Poco importaba el sabor. Pocaso, hasta que se tornó agrio. No se trataba de probar por inquietud, pues la experiencia metálica ya existía. Tampoco fue una necesidad real, solamente fue la manera más viceral de saciar la sed de ese apetito sexual legítimo que se manifestaba en un grito insaciable que recorría desde los genitales hasta los dedos de los pies, regresando con una velocidad incalculable que acalambra cada extremidad con cada impulso eléctrico y no-eléctrico del roce de su boca y mi piel más sensitiva.
No fue una pipa. Ni dos, ni tres, ni veinte. Fueron millares de veces las que una bocanada alucinógena repletaba de infinito placer la cabeza de un disperso, perdido e idiotizado miembro que yacía erguido en tierras lejanas.
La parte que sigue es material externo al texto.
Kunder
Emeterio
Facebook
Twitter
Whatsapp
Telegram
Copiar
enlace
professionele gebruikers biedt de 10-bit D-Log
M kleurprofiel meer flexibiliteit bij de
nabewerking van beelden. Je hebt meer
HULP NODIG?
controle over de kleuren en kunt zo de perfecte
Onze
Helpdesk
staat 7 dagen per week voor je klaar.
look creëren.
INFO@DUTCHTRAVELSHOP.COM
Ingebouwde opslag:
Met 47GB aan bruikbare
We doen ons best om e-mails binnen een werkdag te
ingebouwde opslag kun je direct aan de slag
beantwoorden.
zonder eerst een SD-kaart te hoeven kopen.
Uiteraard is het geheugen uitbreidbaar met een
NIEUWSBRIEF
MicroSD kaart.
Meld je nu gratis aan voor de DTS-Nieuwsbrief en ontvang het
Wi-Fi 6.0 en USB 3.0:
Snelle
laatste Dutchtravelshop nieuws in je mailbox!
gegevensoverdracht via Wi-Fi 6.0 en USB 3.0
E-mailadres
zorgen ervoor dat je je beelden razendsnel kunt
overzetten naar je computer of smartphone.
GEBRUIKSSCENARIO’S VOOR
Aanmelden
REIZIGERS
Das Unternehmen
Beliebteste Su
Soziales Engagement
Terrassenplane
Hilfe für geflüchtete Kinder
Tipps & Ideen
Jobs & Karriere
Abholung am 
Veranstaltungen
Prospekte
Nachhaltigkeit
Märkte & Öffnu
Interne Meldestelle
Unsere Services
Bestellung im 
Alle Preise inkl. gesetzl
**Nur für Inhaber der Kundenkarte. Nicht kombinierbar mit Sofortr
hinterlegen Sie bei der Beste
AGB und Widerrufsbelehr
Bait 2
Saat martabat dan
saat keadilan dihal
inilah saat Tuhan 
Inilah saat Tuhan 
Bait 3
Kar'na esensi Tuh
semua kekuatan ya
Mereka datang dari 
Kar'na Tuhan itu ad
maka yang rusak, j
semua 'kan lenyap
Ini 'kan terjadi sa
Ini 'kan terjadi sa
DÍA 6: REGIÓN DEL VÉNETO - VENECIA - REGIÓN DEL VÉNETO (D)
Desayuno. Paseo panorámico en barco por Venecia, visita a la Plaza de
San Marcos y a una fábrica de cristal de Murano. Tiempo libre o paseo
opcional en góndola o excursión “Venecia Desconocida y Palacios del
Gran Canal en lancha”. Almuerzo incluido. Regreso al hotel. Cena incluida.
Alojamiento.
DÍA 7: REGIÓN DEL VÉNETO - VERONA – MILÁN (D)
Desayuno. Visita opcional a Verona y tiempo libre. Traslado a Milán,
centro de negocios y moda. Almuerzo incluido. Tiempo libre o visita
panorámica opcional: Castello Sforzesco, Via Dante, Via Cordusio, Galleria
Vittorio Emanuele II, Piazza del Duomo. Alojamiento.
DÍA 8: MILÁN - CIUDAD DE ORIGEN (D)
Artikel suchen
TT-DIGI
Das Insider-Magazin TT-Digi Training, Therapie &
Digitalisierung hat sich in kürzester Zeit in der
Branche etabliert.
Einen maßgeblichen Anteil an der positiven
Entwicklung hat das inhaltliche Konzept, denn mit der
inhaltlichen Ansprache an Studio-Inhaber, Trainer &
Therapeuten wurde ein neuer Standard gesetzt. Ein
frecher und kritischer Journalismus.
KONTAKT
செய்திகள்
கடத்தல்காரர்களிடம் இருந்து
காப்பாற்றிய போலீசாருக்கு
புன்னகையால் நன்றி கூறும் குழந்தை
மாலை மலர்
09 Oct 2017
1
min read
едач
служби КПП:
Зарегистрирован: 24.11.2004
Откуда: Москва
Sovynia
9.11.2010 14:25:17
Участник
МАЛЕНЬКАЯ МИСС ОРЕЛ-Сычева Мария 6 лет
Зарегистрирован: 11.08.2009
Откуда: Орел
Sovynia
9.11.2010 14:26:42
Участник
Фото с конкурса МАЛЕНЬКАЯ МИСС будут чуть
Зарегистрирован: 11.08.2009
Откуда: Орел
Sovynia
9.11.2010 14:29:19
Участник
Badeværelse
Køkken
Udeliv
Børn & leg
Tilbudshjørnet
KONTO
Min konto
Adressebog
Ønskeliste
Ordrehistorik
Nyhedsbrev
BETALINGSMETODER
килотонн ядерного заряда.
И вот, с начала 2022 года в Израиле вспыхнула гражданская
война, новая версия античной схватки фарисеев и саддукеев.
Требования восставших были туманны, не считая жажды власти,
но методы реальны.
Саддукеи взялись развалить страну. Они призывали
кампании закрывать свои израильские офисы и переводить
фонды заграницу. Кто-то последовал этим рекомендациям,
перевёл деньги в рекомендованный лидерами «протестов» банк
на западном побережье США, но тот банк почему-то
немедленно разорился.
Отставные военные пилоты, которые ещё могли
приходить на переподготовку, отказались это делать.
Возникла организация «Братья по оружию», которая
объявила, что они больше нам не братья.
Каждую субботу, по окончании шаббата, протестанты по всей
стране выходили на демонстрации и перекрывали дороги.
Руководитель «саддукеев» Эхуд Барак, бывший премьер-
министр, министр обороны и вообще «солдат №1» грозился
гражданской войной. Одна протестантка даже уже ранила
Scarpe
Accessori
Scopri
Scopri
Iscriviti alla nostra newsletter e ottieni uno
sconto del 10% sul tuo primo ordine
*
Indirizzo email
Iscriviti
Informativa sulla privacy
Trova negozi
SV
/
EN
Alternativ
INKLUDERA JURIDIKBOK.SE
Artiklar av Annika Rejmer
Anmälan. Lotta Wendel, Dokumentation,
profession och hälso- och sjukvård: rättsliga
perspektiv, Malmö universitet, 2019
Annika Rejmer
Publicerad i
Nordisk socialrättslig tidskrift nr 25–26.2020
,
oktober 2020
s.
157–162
Un territorio oriental, uno muy diferente a las convicciones occidentales de un orgasmo convencional y casi aburrido al que la costumbre había encumbrado y luego pisoteado en el vacío olvido de una soledad perturbadora que castigaba culposamente la puerta de una madre que no pudo con su miseria y acabó con su existencia sin siquiera darse a conocer.
Las coincidencias existen. Existen y se encuentran a propósito cuando un guión se escribe y se reescribe sobre la marcha apresurada de quién no quiere dejar atrás un episodio que lo ha marcado en el rostro. Un rostro falso que tiene ojos que no miran, que luce una nariz que no respira y una boca que no dice lo que quiere, sino, más bien, habla de lo que no interesa e invita a la sordera con unos oídos que ignoran los pensamientos de una mente que permanece inerte ante los acontecimientos y los cimientos de un pasado que se hace presente y que no permite un futuro placentero.